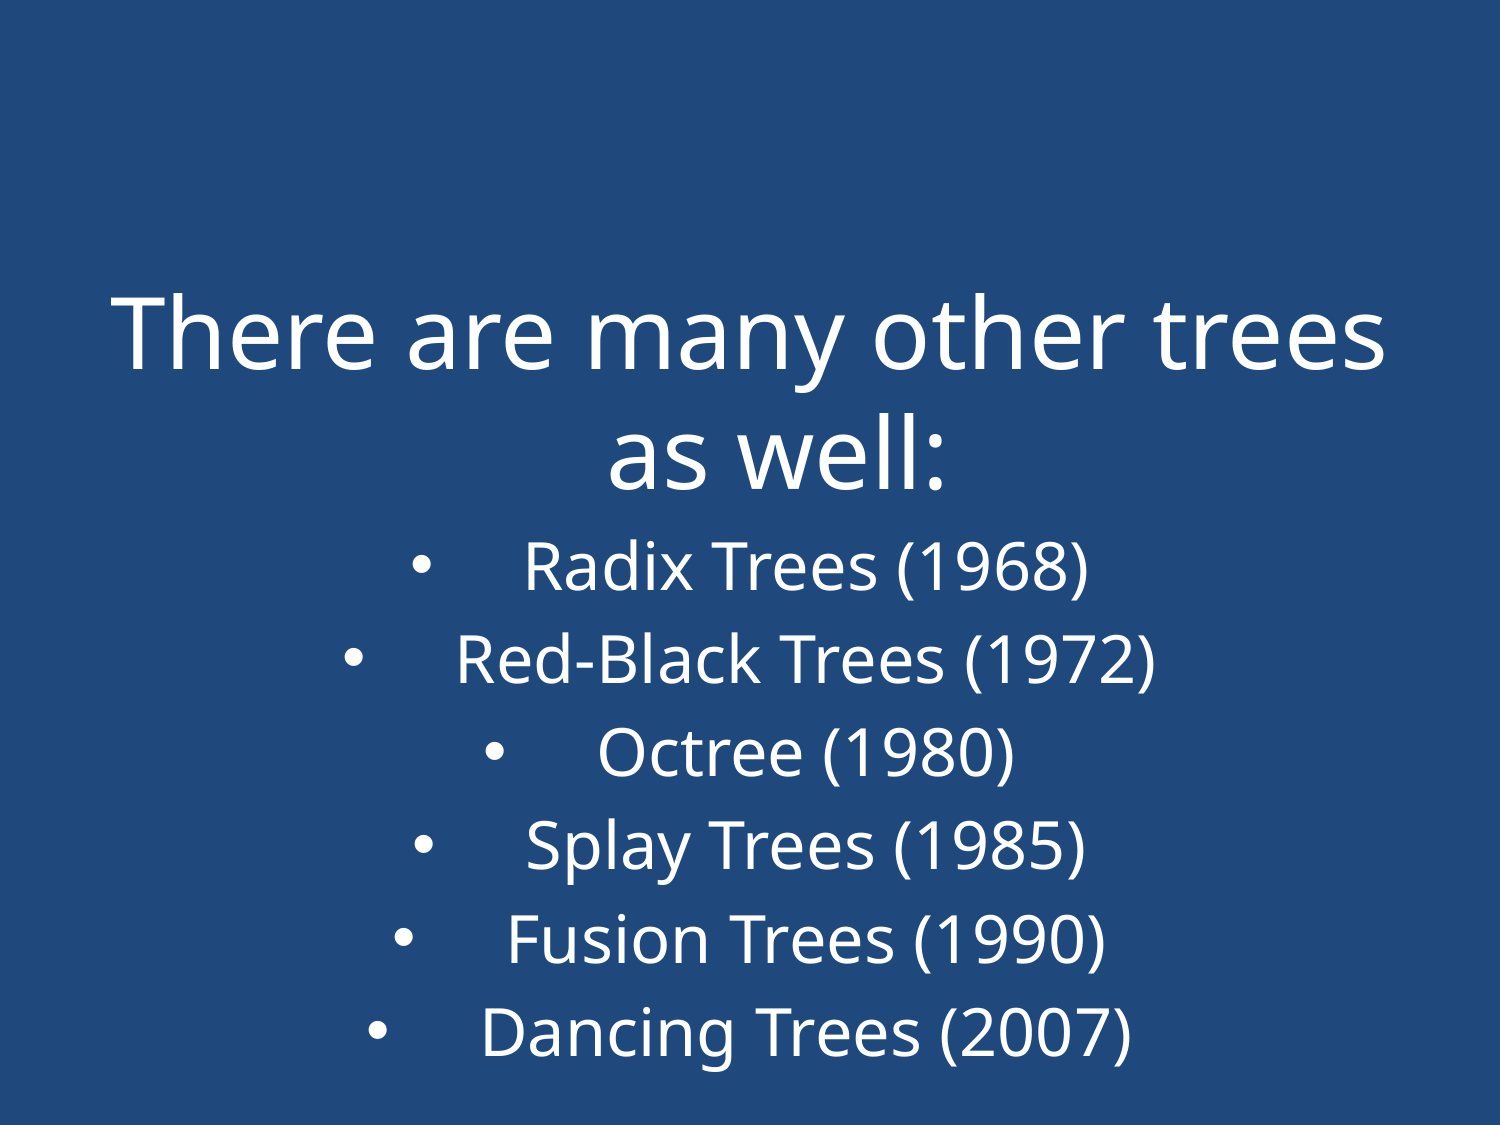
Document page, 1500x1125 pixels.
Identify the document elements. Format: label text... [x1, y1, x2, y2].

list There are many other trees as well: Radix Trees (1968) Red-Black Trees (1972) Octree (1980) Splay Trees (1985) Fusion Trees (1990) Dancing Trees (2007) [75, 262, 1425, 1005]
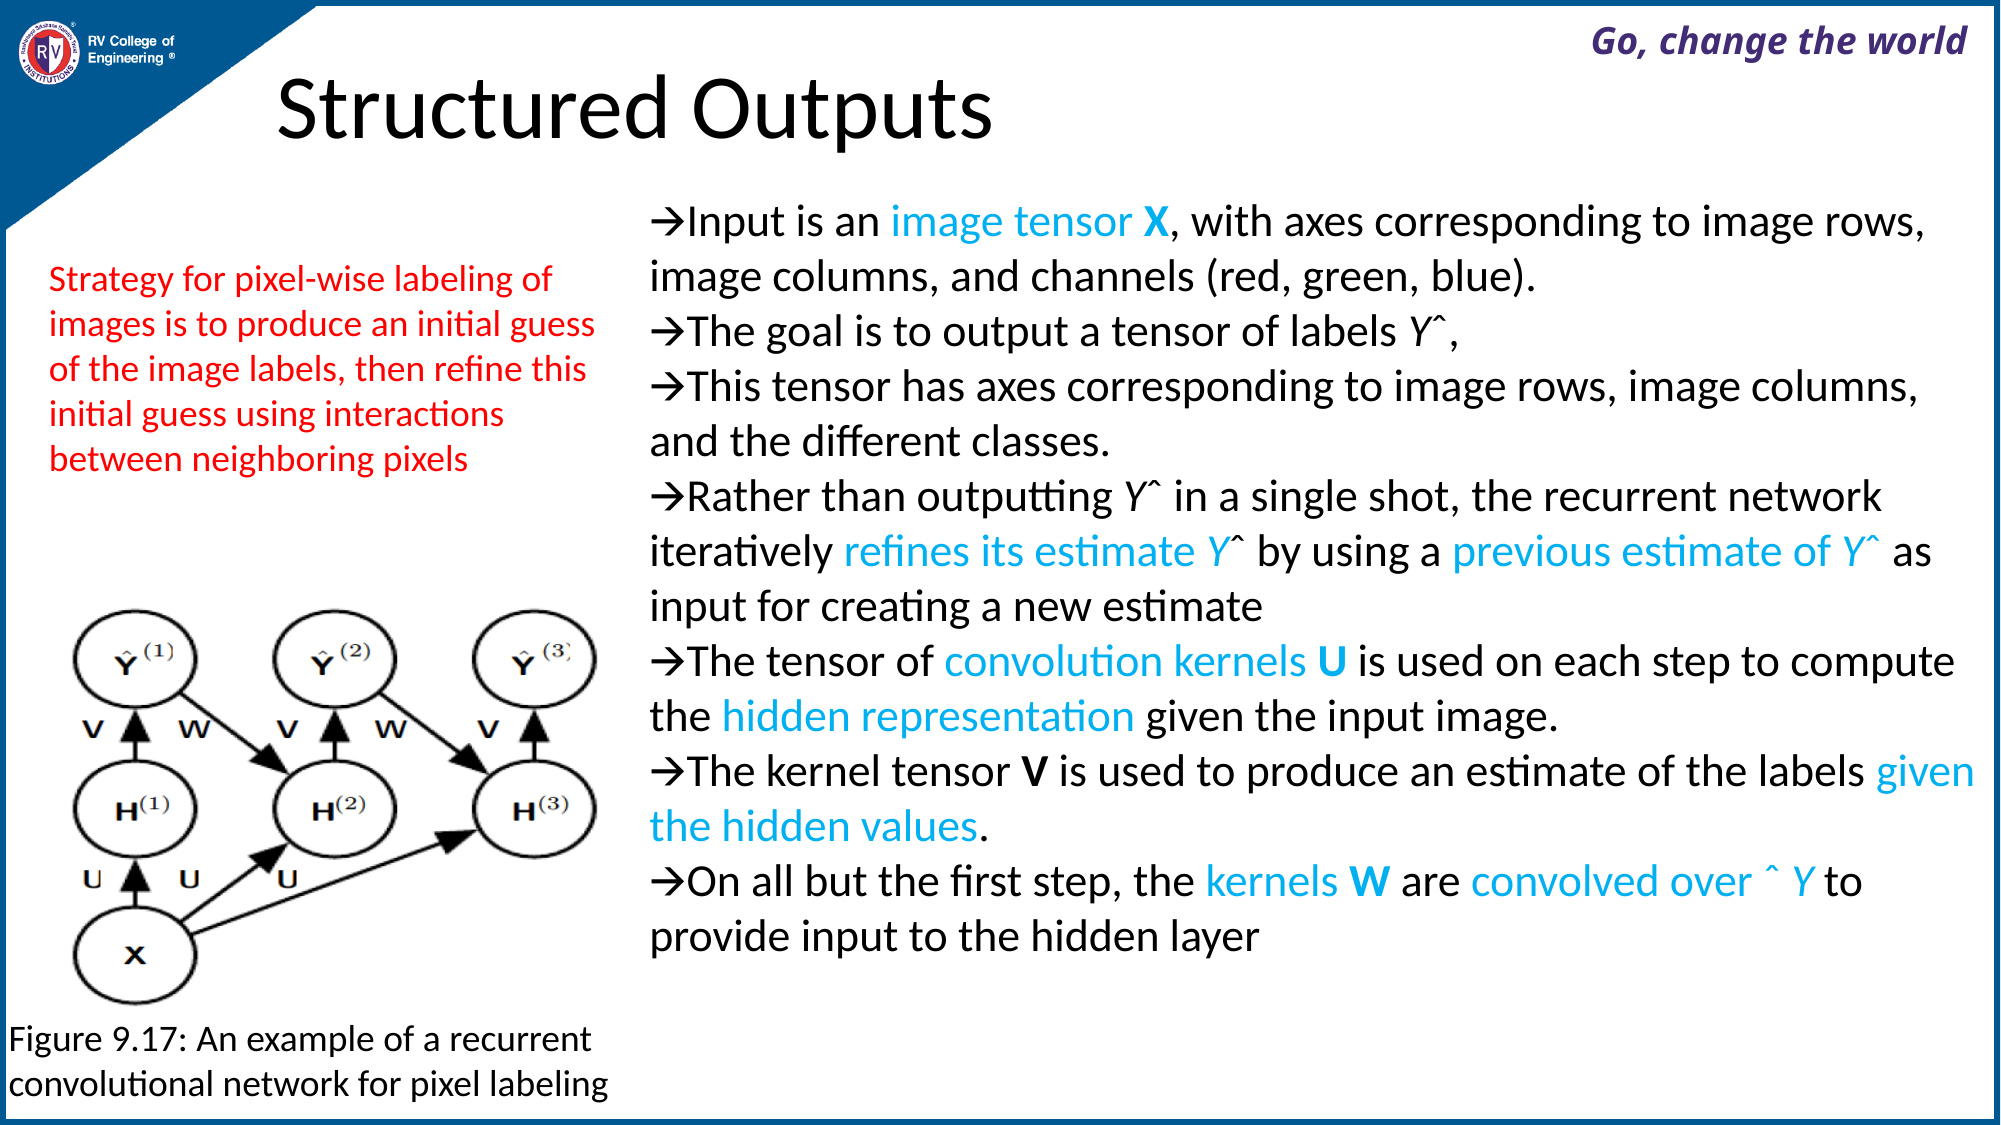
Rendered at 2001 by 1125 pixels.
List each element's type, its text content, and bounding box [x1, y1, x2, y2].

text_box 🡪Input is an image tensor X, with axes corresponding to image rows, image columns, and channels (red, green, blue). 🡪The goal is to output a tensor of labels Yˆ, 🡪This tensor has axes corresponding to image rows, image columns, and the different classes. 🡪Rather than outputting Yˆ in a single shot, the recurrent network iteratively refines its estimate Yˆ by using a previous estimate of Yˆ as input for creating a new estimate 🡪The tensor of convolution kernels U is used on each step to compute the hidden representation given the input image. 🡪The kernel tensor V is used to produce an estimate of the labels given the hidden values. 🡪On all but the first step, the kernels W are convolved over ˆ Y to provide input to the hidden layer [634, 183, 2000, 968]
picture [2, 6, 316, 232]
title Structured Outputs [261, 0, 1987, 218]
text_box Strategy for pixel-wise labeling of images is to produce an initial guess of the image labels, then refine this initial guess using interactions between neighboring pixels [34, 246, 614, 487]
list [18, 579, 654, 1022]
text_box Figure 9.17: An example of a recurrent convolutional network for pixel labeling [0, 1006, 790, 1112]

++++

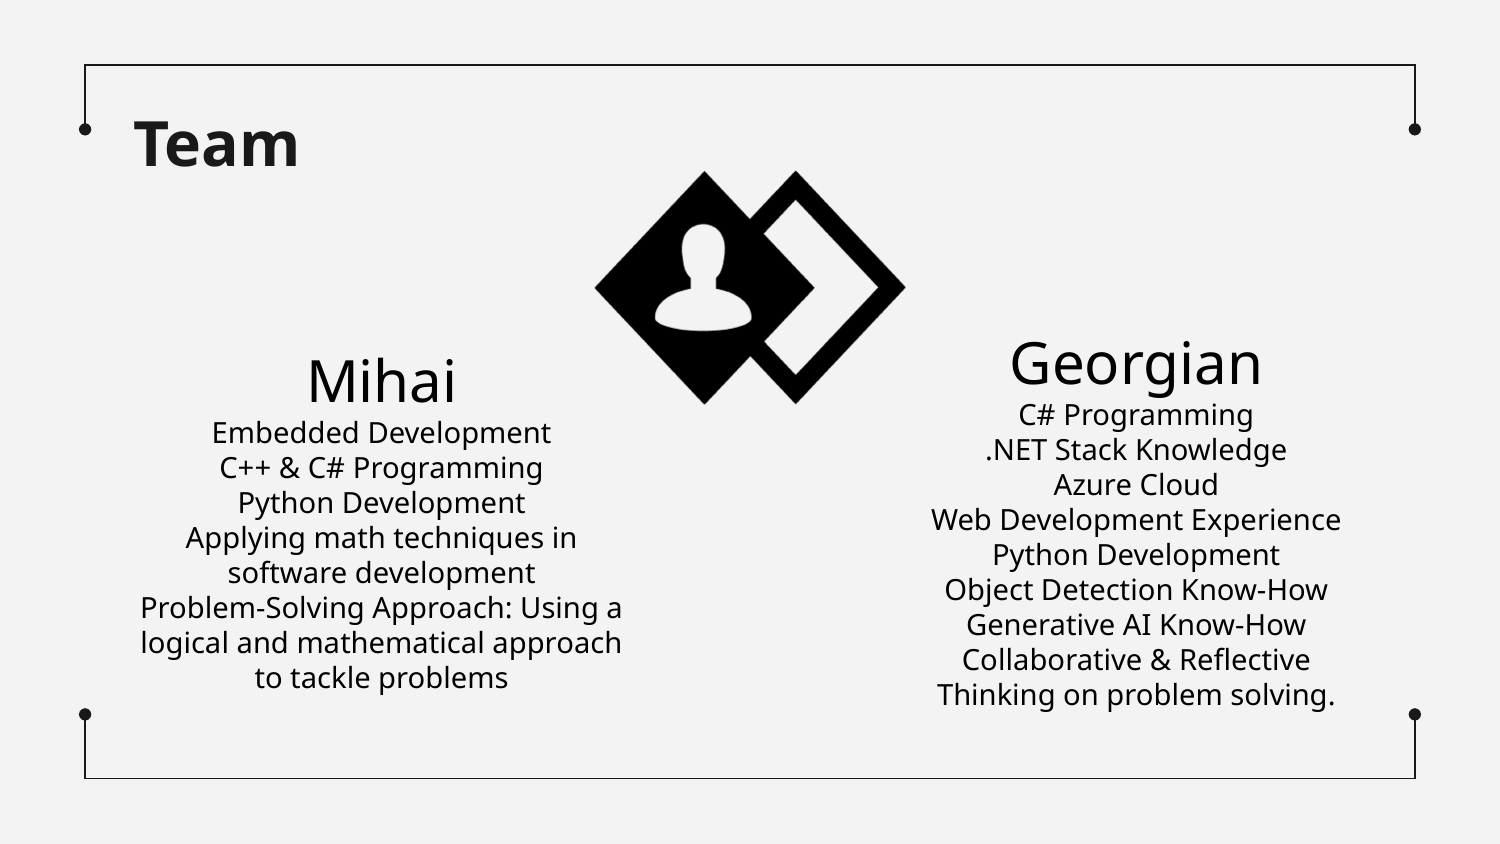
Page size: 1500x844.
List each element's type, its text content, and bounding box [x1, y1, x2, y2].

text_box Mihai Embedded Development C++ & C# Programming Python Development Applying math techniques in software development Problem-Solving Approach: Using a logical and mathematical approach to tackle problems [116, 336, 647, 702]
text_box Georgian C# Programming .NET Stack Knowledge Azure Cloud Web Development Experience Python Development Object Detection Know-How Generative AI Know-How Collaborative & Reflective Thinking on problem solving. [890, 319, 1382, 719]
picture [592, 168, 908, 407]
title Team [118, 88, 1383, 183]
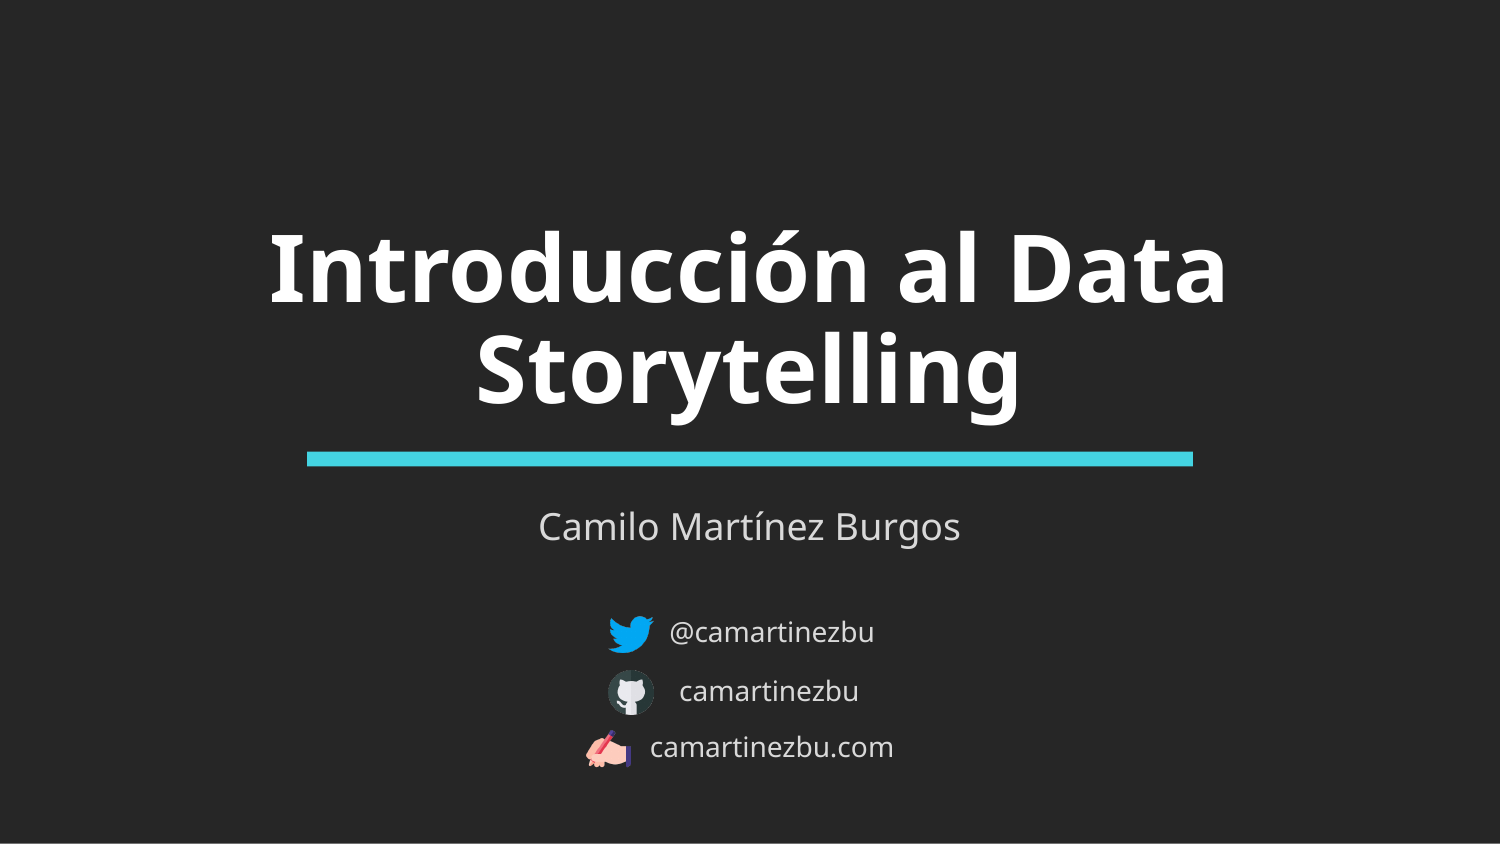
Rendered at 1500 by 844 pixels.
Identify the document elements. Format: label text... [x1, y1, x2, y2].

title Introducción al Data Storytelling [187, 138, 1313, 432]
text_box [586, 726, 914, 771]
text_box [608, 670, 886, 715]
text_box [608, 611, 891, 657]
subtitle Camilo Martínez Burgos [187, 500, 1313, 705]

++++

→ Work required
What lines above contain the string "Rendered"? Copy all of them.

→ Answer to this exercise
Rendered at 2001 by 1125 pixels.
Rendered at 1500 by 844 pixels.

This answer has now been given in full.